> Your task:
Repeat the following lines exactly.

Stored dataset items:
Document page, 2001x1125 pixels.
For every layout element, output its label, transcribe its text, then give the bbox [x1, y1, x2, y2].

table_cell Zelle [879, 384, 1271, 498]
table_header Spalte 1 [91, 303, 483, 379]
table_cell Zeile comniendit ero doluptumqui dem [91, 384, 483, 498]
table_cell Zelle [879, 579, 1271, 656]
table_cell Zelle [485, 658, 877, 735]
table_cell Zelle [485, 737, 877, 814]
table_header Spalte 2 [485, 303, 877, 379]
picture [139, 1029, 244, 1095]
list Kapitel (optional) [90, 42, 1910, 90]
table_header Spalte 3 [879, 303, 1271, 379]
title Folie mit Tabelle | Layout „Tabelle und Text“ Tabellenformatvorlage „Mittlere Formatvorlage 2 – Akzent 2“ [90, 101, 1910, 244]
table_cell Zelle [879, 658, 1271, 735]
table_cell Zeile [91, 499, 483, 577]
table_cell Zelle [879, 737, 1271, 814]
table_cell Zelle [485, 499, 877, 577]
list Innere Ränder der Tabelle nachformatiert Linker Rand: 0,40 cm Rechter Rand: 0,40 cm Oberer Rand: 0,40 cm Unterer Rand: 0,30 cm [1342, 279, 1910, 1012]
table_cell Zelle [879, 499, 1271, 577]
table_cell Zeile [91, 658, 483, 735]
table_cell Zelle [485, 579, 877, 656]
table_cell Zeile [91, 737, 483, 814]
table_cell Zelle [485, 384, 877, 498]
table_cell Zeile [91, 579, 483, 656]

> Task answer:
Document page, 2001x1125 pixels.
For every layout element, output its label, transcribe its text, then give the bbox [x1, y1, x2, y2].

table_cell Zelle [879, 384, 1271, 498]
table_header Spalte 1 [91, 303, 483, 379]
table_cell Zeile comniendit ero doluptumqui dem [91, 384, 483, 498]
table_cell Zelle [879, 579, 1271, 656]
table_cell Zelle [485, 658, 877, 735]
table_cell Zelle [485, 737, 877, 814]
table_header Spalte 2 [485, 303, 877, 379]
picture [139, 1029, 244, 1095]
list Kapitel (optional) [90, 42, 1910, 90]
table_header Spalte 3 [879, 303, 1271, 379]
title Folie mit Tabelle | Layout „Tabelle und Text“ Tabellenformatvorlage „Mittlere Formatvorlage 2 – Akzent 2“ [90, 101, 1910, 244]
table_cell Zelle [879, 658, 1271, 735]
table_cell Zeile [91, 499, 483, 577]
table_cell Zelle [879, 737, 1271, 814]
table_cell Zelle [485, 499, 877, 577]
list Innere Ränder der Tabelle nachformatiert Linker Rand: 0,40 cm Rechter Rand: 0,40 cm Oberer Rand: 0,40 cm Unterer Rand: 0,30 cm [1342, 279, 1910, 1012]
table_cell Zelle [879, 499, 1271, 577]
table_cell Zeile [91, 658, 483, 735]
table_cell Zelle [485, 579, 877, 656]
table_cell Zeile [91, 737, 483, 814]
table_cell Zelle [485, 384, 877, 498]
table_cell Zeile [91, 579, 483, 656]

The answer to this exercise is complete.